Les opérateurs représentaient 82 % des dépenses totales des établissements publics nationaux en 2018 et 92 % des dépenses de personnel. Rendre les documents budgétaires plus exhaustifs ferait donc peser un risque conséquent sur la fiabilité des données envoyées par des structures plus petites et moins stratégiques, sans que le pilotage par l'État en tire nécessairement un gain significatif.

Vous proposez ensuite d'adopter une règle normative pour encadrer la création de nouvelles entités administratives rattachées aux administrations centrales, en posant comme conditions préalables la suppression, la transformation ou la fusion d'entités existantes et la réalisation d'une étude d'impact. Le Gouvernement partage ces préoccupations, au point que la récente circulaire du Premier ministre, en date du 5 juin, contient des mesures très similaires. Outre une revue systématique des agences de petite taille destinée à interroger leur pertinence – quitte à conclure à la nécessité d'en fusionner certaines, voire de les supprimer – , la règle suivante a été édictée : toute nouvelle création devra s'effectuer à nombre constant, après suppression, fusion ou transformation d'une autre structure concourant à la même politique publique ou appartenant au même ministère. Le secrétariat général du Gouvernement est chargé d'appliquer ces mesures de rationalisation.

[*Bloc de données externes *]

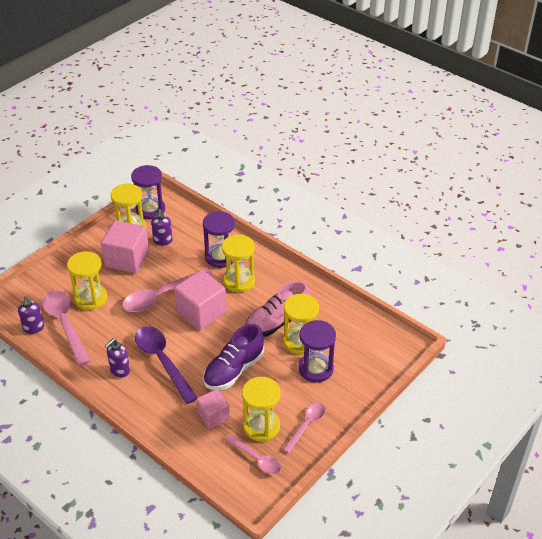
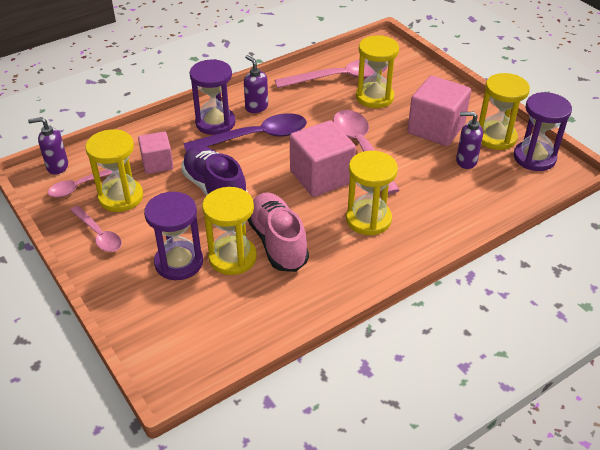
camera: 105 degrees right, 0 degrees up
purple soap dispenser [18,296,44,334] -> purple soap dispenser moved to [28,117,68,175]
purple hourglass [203,211,235,268] -> purple hourglass moved to [190,59,235,135]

Vous proposez également d'évaluer périodiquement l'efficience et la pertinence de chacune des entités administratives existantes. Mais cette évaluation est faite, aujourd'hui, de manière continue, notamment dans le cadre de la procédure d'élaboration du budget dont elle est un élément incontournable. Ainsi, le jaune « opérateurs » 2020 recensait cinq suppressions d'opérateurs et une fusion, toutes décidées au cours de la phase budgétaire, sur la base d'une analyse de l'efficience et de la pertinence de ces structures.

Vous proposez enfin de fusionner les instances consultatives avec le Conseil social, économique et environnemental. Mais je partage les avis des députés Michel Lauzzana et Stella Dupont : cette proposition ne peut être retenue car le CESE a vocation à faire participer la société civile ou les secteurs économiques aux décisions publiques, alors que beaucoup des instances consultatives que vous citez ont trait, uniquement, au fonctionnement de l'État et à l'activité administrative – par exemple, la commission de déontologie de la fonction publique ou le comité d'harmonisation de l'audit interne de l'État. Ces fonctions, indispensables à la qualité de l'action publique, n'entrent pas dans la mission du CESE, même après rénovation.

Nous partageons l'esprit de la proposition de résolution de Mme Lise Magnier mais certains paramètres d'exécution ne nous semblent pas pertinents. Pour cette raison, je lui donnerai un avis défavorable.